Author: Unreal good

Source: Hang Seng LIGHT Cloud Community

Basic overview

Apache YARN (Yet Another Resource Negotiator) is the Resource management and job scheduling system in Hadoop that was introduced in Hadoop 2.x.

Users can deploy various service frameworks on YARN for unified management and resource allocation.

Yarn is introduced in Hadoop2.x. In Hadoop1.x, MapReduce allocates resources. If MapReduce fails in computing, resource scheduling stops. Have a Yarn.

Core architecture

Yarn architecture consists of ResourceManager, NodeManager, ApplicationMaster, and Container

ResourceManager

  • ResourceManagerUsually deployed independently on a single machine running as an application, there is only one in the cluster, responsible for resource management and allocation of the entire system.
  • ResourceManagerIt is mainly composed of two components: Scheduler and Applications Manager (ASM). It can make decisions based on application priorities, queue capacity, and data location, make allocation policies, and schedule cluster resources in a secure, shared, and multi-tenant manner.

NodeManager

  • NodeManagerIs the manager of each node in the YARN cluster. Responsible for managing the life cycle of all containers within the node, monitoring resources and tracking node health.
  • NodeManagerMainly used for processing fromResourceManagerApplicationMasterThe command.

When a node is started, it registers with ResourceManager and pushes available resource information. During the running, NodeManager and ResourceManager work together to constantly update the information and ensure the optimal status of the cluster.

ApplicationMaster

  • When a user submits an application, YARN starts a lightweight processApplicationMaster.
  • ApplicationMasterResponsible for coordinating fromResourceManagerResources, and throughNodeManagerMonitors resource usage within the container and is responsible for task monitoring and fault tolerance.
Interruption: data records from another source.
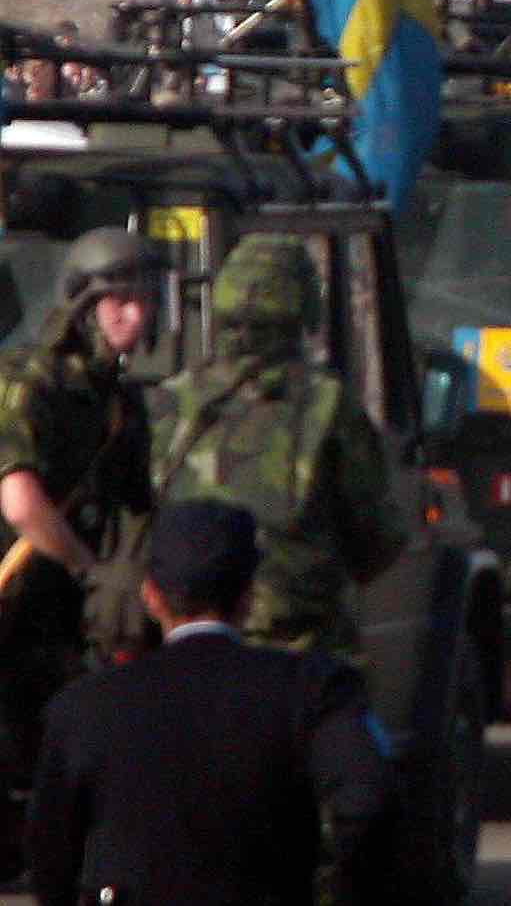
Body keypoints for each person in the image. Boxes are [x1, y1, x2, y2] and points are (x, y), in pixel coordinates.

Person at [28, 499, 393, 906]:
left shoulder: (83, 708)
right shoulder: (315, 689)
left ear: (151, 596)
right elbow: (367, 803)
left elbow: (49, 850)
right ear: (249, 597)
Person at [146, 235, 409, 656]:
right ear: (302, 308)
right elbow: (377, 540)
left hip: (186, 644)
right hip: (301, 651)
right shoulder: (326, 402)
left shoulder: (171, 400)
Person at [0, 231, 158, 868]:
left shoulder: (120, 402)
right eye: (117, 300)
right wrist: (89, 569)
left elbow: (139, 507)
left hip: (61, 615)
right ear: (83, 305)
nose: (136, 314)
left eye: (144, 299)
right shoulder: (26, 382)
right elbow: (20, 503)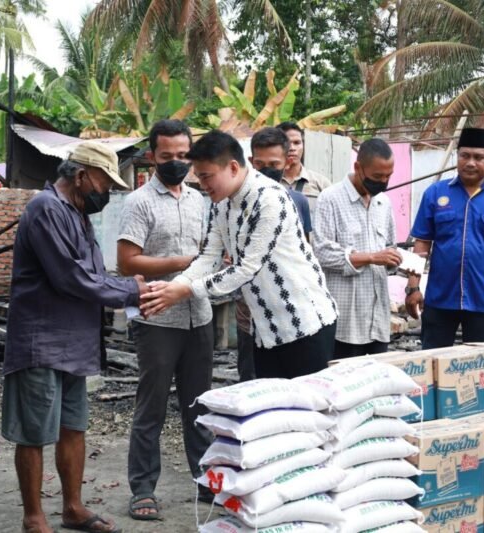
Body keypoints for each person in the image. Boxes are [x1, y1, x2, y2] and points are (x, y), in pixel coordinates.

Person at [2, 142, 147, 533]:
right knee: (34, 432)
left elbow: (95, 275)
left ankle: (72, 508)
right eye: (103, 182)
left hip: (75, 342)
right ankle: (34, 517)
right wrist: (132, 291)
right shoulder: (46, 209)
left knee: (73, 427)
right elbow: (73, 278)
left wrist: (125, 287)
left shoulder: (78, 214)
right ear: (81, 175)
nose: (107, 192)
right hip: (42, 340)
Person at [141, 130, 338, 379]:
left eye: (206, 176)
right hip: (266, 328)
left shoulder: (270, 198)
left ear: (233, 167)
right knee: (273, 410)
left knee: (309, 409)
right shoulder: (221, 203)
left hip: (304, 323)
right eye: (199, 176)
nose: (202, 184)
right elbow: (209, 257)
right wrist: (177, 284)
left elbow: (246, 269)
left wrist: (187, 290)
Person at [116, 120, 214, 520]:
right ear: (152, 156)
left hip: (199, 314)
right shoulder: (138, 202)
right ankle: (142, 488)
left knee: (200, 406)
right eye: (166, 155)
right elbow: (126, 262)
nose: (175, 162)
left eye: (182, 155)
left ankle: (207, 481)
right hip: (157, 319)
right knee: (152, 407)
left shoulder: (200, 200)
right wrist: (181, 263)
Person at [405, 127, 484, 348]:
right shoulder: (435, 194)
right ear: (457, 156)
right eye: (465, 155)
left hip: (483, 298)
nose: (470, 162)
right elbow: (422, 242)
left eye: (479, 157)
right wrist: (413, 287)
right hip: (440, 298)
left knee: (480, 366)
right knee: (433, 360)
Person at [234, 127, 314, 381]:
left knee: (294, 381)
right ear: (251, 162)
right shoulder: (234, 203)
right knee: (253, 378)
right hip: (252, 309)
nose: (267, 169)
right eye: (261, 164)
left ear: (286, 162)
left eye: (274, 164)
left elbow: (306, 252)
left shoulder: (297, 201)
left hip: (292, 307)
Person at [314, 138, 400, 358]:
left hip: (378, 318)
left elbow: (390, 246)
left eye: (388, 176)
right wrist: (372, 257)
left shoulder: (384, 203)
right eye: (377, 177)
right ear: (358, 167)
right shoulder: (330, 199)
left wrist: (395, 259)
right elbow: (322, 253)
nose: (383, 182)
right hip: (346, 320)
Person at [278, 121, 332, 208]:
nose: (292, 148)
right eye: (286, 143)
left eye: (297, 143)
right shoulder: (268, 182)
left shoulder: (321, 183)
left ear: (303, 145)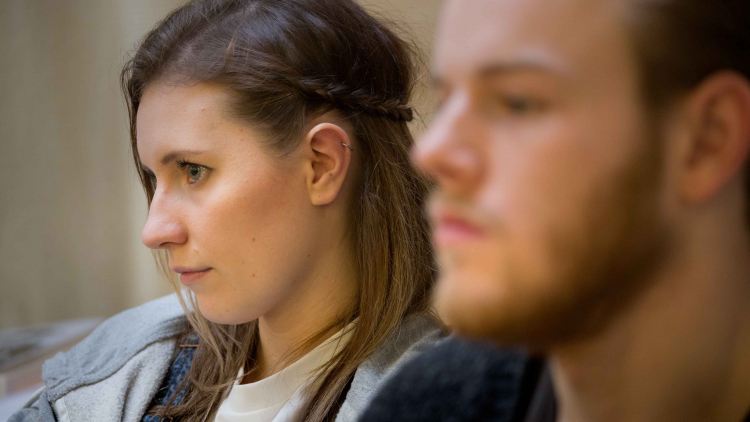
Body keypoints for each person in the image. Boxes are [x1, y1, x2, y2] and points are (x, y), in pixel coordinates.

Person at [10, 1, 441, 421]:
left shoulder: (452, 394)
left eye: (193, 171)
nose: (154, 231)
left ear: (321, 165)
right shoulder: (117, 368)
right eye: (154, 179)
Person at [358, 0, 750, 421]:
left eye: (516, 102)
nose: (432, 153)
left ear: (707, 139)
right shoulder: (424, 405)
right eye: (445, 100)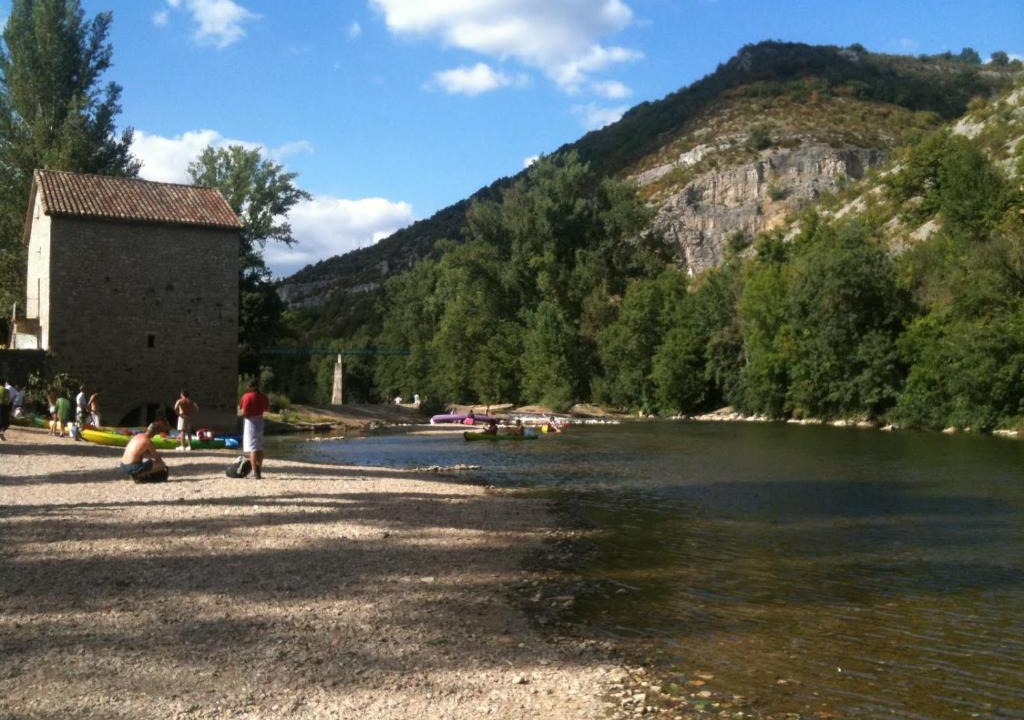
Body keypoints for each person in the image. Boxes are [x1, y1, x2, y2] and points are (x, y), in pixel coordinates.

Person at [239, 380, 270, 479]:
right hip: (260, 421)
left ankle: (254, 472)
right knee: (259, 447)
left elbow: (243, 412)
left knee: (252, 447)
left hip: (250, 422)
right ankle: (259, 470)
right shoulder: (263, 396)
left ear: (250, 386)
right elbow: (266, 409)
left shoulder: (247, 396)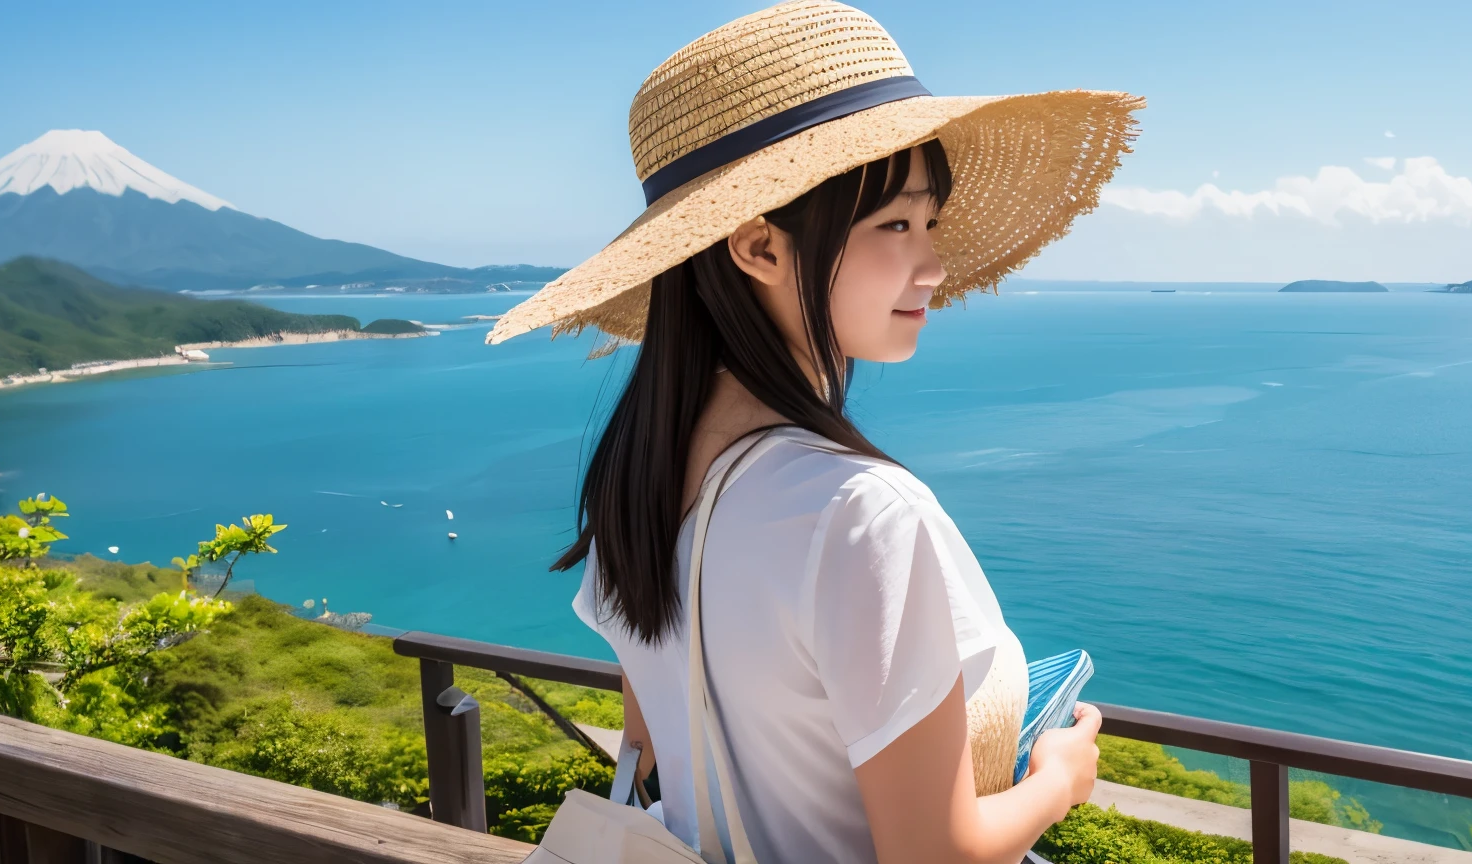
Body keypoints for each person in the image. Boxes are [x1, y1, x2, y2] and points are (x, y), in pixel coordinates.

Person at [484, 2, 1143, 861]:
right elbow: (932, 855)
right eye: (895, 224)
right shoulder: (860, 512)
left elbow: (654, 741)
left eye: (931, 222)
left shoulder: (634, 482)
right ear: (758, 248)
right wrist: (1057, 779)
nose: (934, 264)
ApplicationMaster can split data, dynamically match resource requirements based on application status, monitor and track task status and progress, and report application progress information.

Container

  • ContainerA resource abstraction in YARN encapsulates multi-dimensional resources on a node, such as memory, CPU, disks, and networks.
  • whenApplicationMasterResourceManagerWhen applying for resources,ResourceManagerApplicationMasterThe returned resource is usedContainerSaid.
  • YARN allocates one task to each taskContainerCan be used only by this taskContainerResources described in.
  • ApplicationMasterCan be inContainerTo run any type of task.

The working process

The whole workflow of YARN application submission:

  • First, the client submits the task to YARN.ResourceManagerSubmit the application and request oneApplicationMasterInstance;
  • ResourceManagerWill choose a runnable oneNodeManagerAnd, inContainerIs up and runningApplicationMasterInstance;
  • To start theApplicationMasterResourceManagerRegister yourself and maintain heartbeat communication with RM after successful startup.
  • ApplicationMasterResourceManagerSend the request to get the requiredContainerResources;
  • ApplicationMasterBy getting itContainerResources perform distributed computing.
  • After the application runs,ApplicationMasterResourceManagerUnregister yourself and allow it to belong to youcontainerBe retrieved.

conclusion

Yarn schedules and allocates service resources in the Hadoop system to maximize the utilization of machine resources.